В 1827 году 15 августа появляется стихотворение «Поэтъ» (опубликовано в «Московском вестнике» в 1827 году). Здесь поэт пишет: «Но лишь божественный глаголъ / До слуха чуткаго коснется, / Душа поэта встрепенется...» [3, IV, с. 255]. Пророк «ждёт» божественного глагола, божественного призыва, чтобы быть «оглашённым» словом Творца. Дар поэта -дар Божественной воли, отличительная черта от «детей ничтожных мира». Так, лира должна быть святой. Главное - душа поэта. «Святая лира» и «чуткий слух» по благодати призваны и рождать благодатное, очищенное, непорочное - «звуки сладкие и молитвы». А в 1829 году в «Московском вестнике» было напечатано стихотворение под названием «Чернь» (1828).
Только при подготовке нового издания стихотворений в 1836 году, которое тогда не вышло в свет, поэт даст иное название стихотворению - «Поэтъ и толпа», где и скажет: «...Мы рождены для вдохновенья, /Для звуковъ слад-кихъ и молитвъ... » [2, II, с. 498]. Само творчество названо молитвой.

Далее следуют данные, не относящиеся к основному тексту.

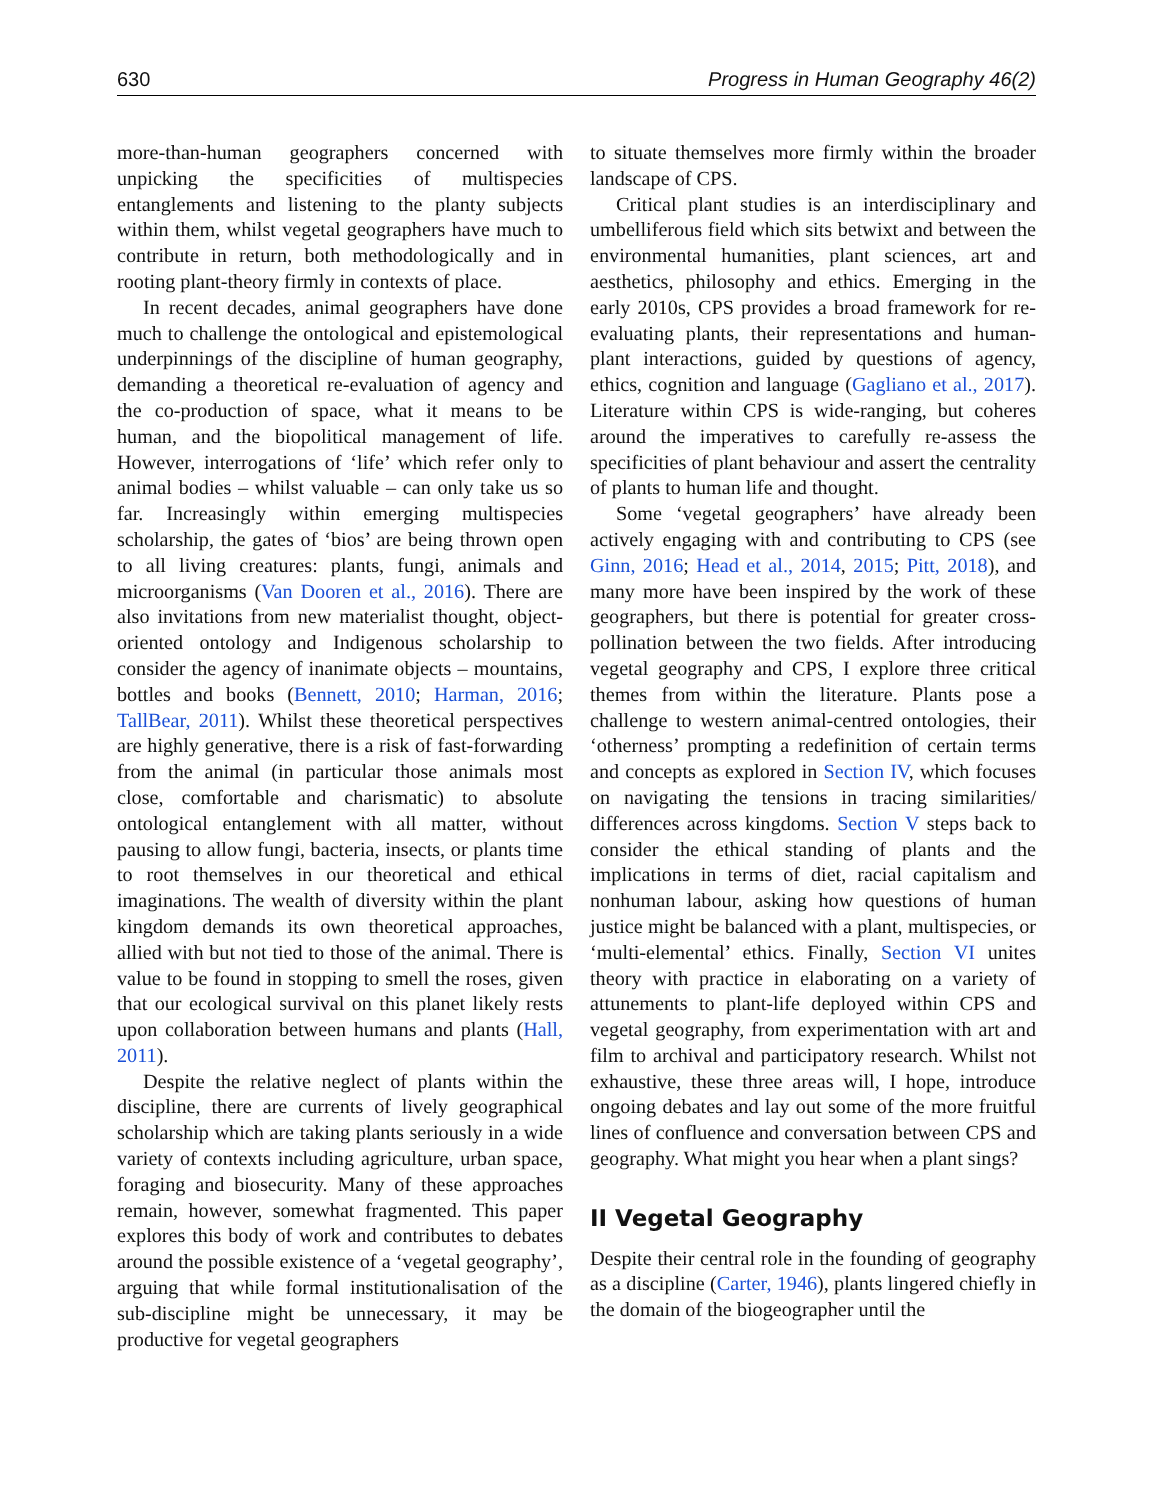630 Progress in Human Geography 46(2)
more-than-human geographers concerned with unpicking the specificities of multispecies entanglements and listening to the planty subjects within them, whilst vegetal geographers have much to contribute in return, both methodologically and in rooting plant-theory firmly in contexts of place.
In recent decades, animal geographers have done much to challenge the ontological and epistemological underpinnings of the discipline of human geography, demanding a theoretical re-evaluation of agency and the co-production of space, what it means to be human, and the biopolitical management of life. However, interrogations of ‘life’ which refer only to animal bodies – whilst valuable – can only take us so far. Increasingly within emerging multispecies scholarship, the gates of ‘bios’ are being thrown open to all living creatures: plants, fungi, animals and microorganisms (Van Dooren et al., 2016). There are also invitations from new materialist thought, object-oriented ontology and Indigenous scholarship to consider the agency of inanimate objects – mountains, bottles and books (Bennett, 2010; Harman, 2016; TallBear, 2011). Whilst these theoretical perspectives are highly generative, there is a risk of fast-forwarding from the animal (in particular those animals most close, comfortable and charismatic) to absolute ontological entanglement with all matter, without pausing to allow fungi, bacteria, insects, or plants time to root themselves in our theoretical and ethical imaginations. The wealth of diversity within the plant kingdom demands its own theoretical approaches, allied with but not tied to those of the animal. There is value to be found in stopping to smell the roses, given that our ecological survival on this planet likely rests upon collaboration between humans and plants (Hall, 2011).
Despite the relative neglect of plants within the discipline, there are currents of lively geographical scholarship which are taking plants seriously in a wide variety of contexts including agriculture, urban space, foraging and biosecurity. Many of these approaches remain, however, somewhat fragmented. This paper explores this body of work and contributes to debates around the possible existence of a ‘vegetal geography’, arguing that while formal institutionalisation of the sub-discipline might be unnecessary, it may be productive for vegetal geographers
to situate themselves more firmly within the broader landscape of CPS.
Critical plant studies is an interdisciplinary and umbelliferous field which sits betwixt and between the environmental humanities, plant sciences, art and aesthetics, philosophy and ethics. Emerging in the early 2010s, CPS provides a broad framework for re-evaluating plants, their representations and human-plant interactions, guided by questions of agency, ethics, cognition and language (Gagliano et al., 2017). Literature within CPS is wide-ranging, but coheres around the imperatives to carefully re-assess the specificities of plant behaviour and assert the centrality of plants to human life and thought.
Some ‘vegetal geographers’ have already been actively engaging with and contributing to CPS (see Ginn, 2016; Head et al., 2014, 2015; Pitt, 2018), and many more have been inspired by the work of these geographers, but there is potential for greater cross-pollination between the two fields. After introducing vegetal geography and CPS, I explore three critical themes from within the literature. Plants pose a challenge to western animal-centred ontologies, their ‘otherness’ prompting a redefinition of certain terms and concepts as explored in Section IV, which focuses on navigating the tensions in tracing similarities/ differences across kingdoms. Section V steps back to consider the ethical standing of plants and the implications in terms of diet, racial capitalism and nonhuman labour, asking how questions of human justice might be balanced with a plant, multispecies, or ‘multi-elemental’ ethics. Finally, Section VI unites theory with practice in elaborating on a variety of attunements to plant-life deployed within CPS and vegetal geography, from experimentation with art and film to archival and participatory research. Whilst not exhaustive, these three areas will, I hope, introduce ongoing debates and lay out some of the more fruitful lines of confluence and conversation between CPS and geography. What might you hear when a plant sings?
II Vegetal Geography
Despite their central role in the founding of geography as a discipline (Carter, 1946), plants lingered chiefly in the domain of the biogeographer until the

Одним из самых последних законченных стихотворений Пушкина, является «Памятникъ» (1836). Стихотворение восходит к традиции римского поэта Квинта Г орация Флакка, которую продолжали многие русские лирики. Однако Пушкин отступает от образцов. Сюжет стихотворения составляет жизнь и творчество поэта, осмысленные духовно. Если «Памятникъ» считается духовным завещанием поэта, то необходимо и понимать его с позиций заложенного в нем духовного смысла. Стихотворение концентрирует в себе многие мотивы, разрабатываемые им на протяжении всей жизни. Это дружба, милость, послушание, суд, закон, земная жизнь, смерть и др. Пушкин глубоко проник в существо национального духа: «.И долго буду тЬмъ любезенъ я народу / Что чувства добрыя я лирой пробуж-далъ... » [3, IV, с. 44]. Своим творчеством Пушкин пробуждал «чувства добрые», «милость к падшим». Здесь поэтическое слово лишено произвольной мечтательности, оно следует духу и строю церковного слова о бытии человека. Это слово у Пушкина сдержанно, целомудренно, не избыточно в подробностях образных картин.
Итак, стихотворения о творческом труде и предназначении поэта составляют единый смысловой контекст. Пушкин чуток к традиции и к воплощению её образов в слове. Это и лексика, и символика, и логикосемантическая композиция, мелодика слога, единство высокого стиля, смысловая точность, что говорит о верности духу предания и религиозной мысли. Лексическая наполненность лирики имеет прямую соотнесенность с реминисценциями из Священного Писания. Церковнославянская лексика не утяжеляет слог, она является органической частью нового мироощущения - соотнесённости личного пребывания в мире с заданностью такового Божественным произволением. Пушкину был дан дар «внимать» гласу Божиему. Он несёт на себе таковой божий дар свыше («душа въ завЬтной лирЬ», «его святая лира») - от имени одного Пушкина-человека это было бы невозможно. Молитва, молитвенное обращение, молитвенность - это наивысшее проявление «божественного глагола» в лирике поэта.
Список литературы
1. Котельников В. А. Христианский реализм Пушкина // Духовный труженик: А. С. Пушкин в контексте русской культуры. - СПб.: Наука, 1999. - С. 323 - 329.
2. Пушкин А. С. Полное собрание сочинений / под ред. С. А. Венгерова. - СПб.: Брокгауз-Ефрон, 1908 - 1910.
3. Пушкин А. С. Сочинения. - Петроград: Имп. АН, 1916.
4. Ужанков А. Н. О специфике русской литературы XI - первой трети XVIII века: Стадии и формации. - М.: Языки славянской культуры, 2009.
5. Юрьева И. Ю. Молитвы в текстах Пушкина // Духовный труженик: А. С. Пушкин в контексте русской культуры. - СПб., 1999. - С. 329 - 338.